On vous donne un exemple concret :
Marie manage une équipe de 6 personnes. Chaque lundi matin, elle prend 15 minutes individuellement avec chacun de ses collaborateurs pour faire le point sur les projets en cours, identifier les éventuels blocages et ajuster son accompagnement.
Ces rituels courts mais réguliers lui permettent de détecter rapidement les changements de niveau de maturité et d’adapter son style de management avant que des difficultés apparaissent.

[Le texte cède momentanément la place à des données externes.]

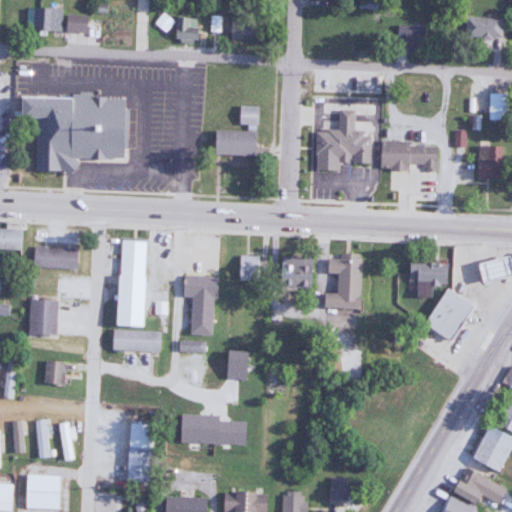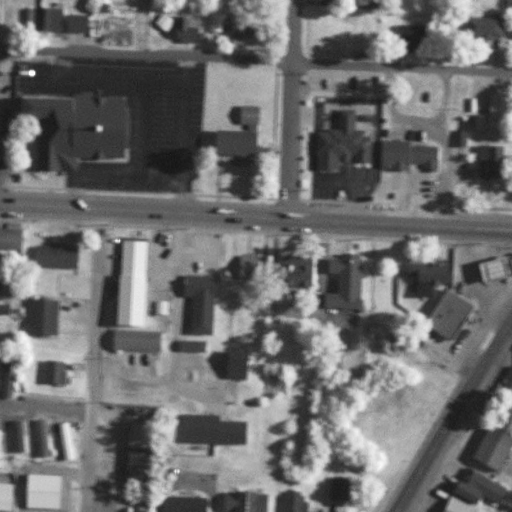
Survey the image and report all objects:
building: (41, 19)
building: (73, 23)
building: (239, 27)
building: (481, 27)
building: (183, 29)
building: (408, 34)
road: (255, 60)
road: (291, 107)
building: (497, 107)
road: (390, 113)
building: (245, 115)
parking lot: (132, 119)
building: (71, 129)
building: (458, 141)
building: (229, 143)
building: (339, 144)
road: (440, 147)
building: (405, 156)
building: (486, 162)
road: (137, 192)
road: (287, 199)
road: (406, 202)
road: (256, 214)
building: (8, 239)
building: (53, 258)
gas station: (494, 267)
building: (247, 269)
building: (490, 270)
building: (291, 273)
building: (423, 278)
building: (128, 282)
building: (340, 282)
building: (197, 303)
building: (2, 307)
gas station: (448, 311)
building: (444, 315)
building: (38, 317)
building: (133, 340)
road: (94, 359)
building: (49, 372)
building: (7, 376)
building: (507, 379)
building: (274, 381)
road: (46, 407)
road: (452, 415)
building: (506, 417)
building: (16, 434)
building: (40, 438)
building: (64, 441)
building: (489, 449)
building: (133, 453)
building: (474, 488)
building: (336, 489)
building: (40, 492)
building: (5, 496)
building: (5, 497)
building: (241, 502)
building: (289, 502)
building: (181, 504)
building: (453, 505)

Cette posture d’observation vous évite de tomber dans le piège du management par défaut où vous appliquez le même style à tous vos collaborateurs par habitude ou par facilité.
Pour aller plus loin sur ce sujet, n’hésitez pas à lire notre article sur les formations les plus adaptées pour les managers !
2. Communiquer de manière adaptée
Chaque niveau de maturité appelle un mode de communication différent. Un collaborateur M1 a besoin d’instructions précises et étape par étape, tandis qu’un M4 attend plutôt des échanges stratégiques sur les objectifs globaux.
Voici un exemple :
Thomas, DRH d’une PME de 80 personnes, adapte sa communication selon ses interlocuteurs. Avec son assistant RH junior (M1), il envoie des emails détaillés avec des check-lists et des templates à suivre. Avec sa responsable formation senior (M4), il se limite à des échanges succincts sur les enjeux stratégiques et lui laisse carte blanche sur la méthode.
Cette adaptation de la communication évite les frustrations de part et d’autre : le junior ne se sent pas perdu, la senior ne se sent pas infantilisée.
3. Faire évoluer progressivement l’autonomie
L’objectif du management situationnel n’est pas de garder indéfiniment vos collaborateurs sous contrôle, mais de les faire progresser vers plus d’autonomie.
Cette progression s’accompagne souvent de formations ciblées pour combler les écarts de compétences. C’est tout l’intérêt d’une approche de développement des compétences structurée et personnalisée.
4. Donner et recevoir du feedback régulièrement
Le management situationnel nécessite des ajustements permanents qui ne peuvent se faire que par le dialogue. Vous devez donner du feedback à vos collaborateurs sur leurs progrès, mais aussi leur demander comment ils vivent votre accompagnement.
Voici les questions qu’un manager peut poser à ses collaborateurs :
- Est-ce que je t’accompagne comme tu en as besoin ?
- Aimerais-tu plus de liberté sur certains sujets ?
- As-tu besoin de plus de cadre ailleurs ?
5. Accepter la variabilité et rester flexible
C’est peut-être le comportement le plus difficile à adopter pour un manager : accepter qu’il n’existe pas de routine confortable où l’on pourrait gérer tout le monde de la même manière.
Le management situationnel demande une agilité permanente et une capacité à changer de posture plusieurs fois dans une même journée.
Cette flexibilité est au cœur du leadership moderne. Si vous souhaitez développer cette agilité managériale, nos formations dédiées aux managers vous proposent des mises en situation concrètes et des outils immédiatement actionnables.
Pour conclure…
Adopter le management situationnel :
- C’est reconnaître que chaque personne de votre équipe est unique et mérite un accompagnement personnalisé.
- C’est accepter de sortir de sa zone de confort pour passer d’un style directif à un style délégatif selon les situations.
- C’est aussi comprendre que votre rôle de manager n’est pas de contrôler, mais de faire grandir vos équipes vers plus d’autonomie et de performance.